The benefits of converting to UV-LED include reduced operating costs and energy consumption, lower emissions, increased safety, and more.
By Karla Witte
While the UV curing process has been in the printing industry for more than 30 years, LED- curing technology for UV printers has just begun to replace the older curing technology. This change offers compelling advantages, such as improved economics, system capabilities, and environmentally friendly benefits. Advanced UV-LED curing of inks is now available for screen printing, inkjet, offset, flexo, and other processes. Of course, without ink there can be no printing, so you can expect more developments and improved systems to continue in the future.
This article offers insight on how some companies are approaching UV curing technology. It also examines current industry challenges and questions of interest posed by printers.
Advantages of UV-LED curing
UV curing is used for drying inks, coatings, adhesives, and other UV-sensitive materials through polymerization. The process can be defined as the hardening of a liquid material when exposed to ultraviolet energy. The ultraviolet curing of inks, coatings, and adhesives requires a high-intensity source of UV energy to initiate the chemical reaction that hardens and turns the liquid into a solid through chemical polymerization.
Three key advantages that come to mind are economic, advanced capabilities, and environmental advantages. From an economic standpoint, UV-LED curing is energy efficient, long lasting, and can be regarded as low maintenance. Light-emitting diodes (LEDs) are solid-state devices that produce light when an electrical current flows from the positive (anode) side of the circuit to the negative (cathode) side. I have seen LEDs run well past 10,000 hours of working exposure without drift in Joules or Watts. Therefore, I’m not surprised to see vendors state the expected lifetime of UV-LED systems to be up to 20,000 hours.

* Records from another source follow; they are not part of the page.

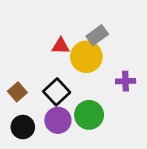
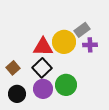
gray rectangle: (97, 35) -> (82, 30), moved
red triangle: (61, 46) -> (43, 47), moved, size x1.5
purple cross: (126, 81) -> (90, 45), moved

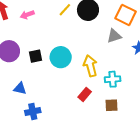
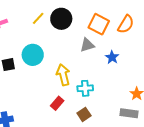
cyan circle: (61, 57) -> (33, 55), moved
brown square: (112, 105) -> (84, 114), turned -32

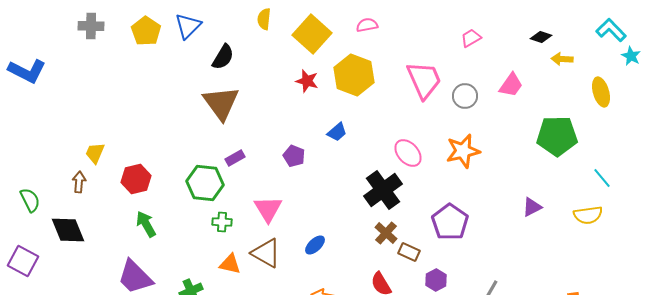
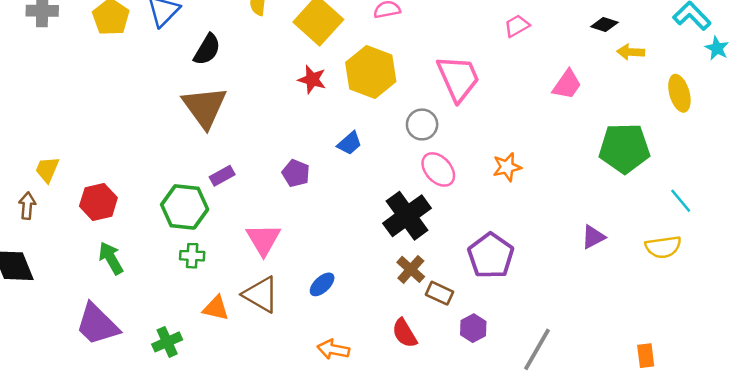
gray circle: (465, 96) -> (422, 124), moved
orange star: (463, 151) -> (507, 167), size x0.7
green cross: (222, 222) -> (192, 256), moved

The advanced capabilities available in the market today represent the newest developments allowing for heat-sensitive substrates, deep-through cure, small, compact machines with controlled curing intensity. Similar advancements have impacted the environment factor. The current emphasis is better than ever on workplace safety. Devices are now both mercury and ozone free, and there is greater interest in UV-A wavelength range.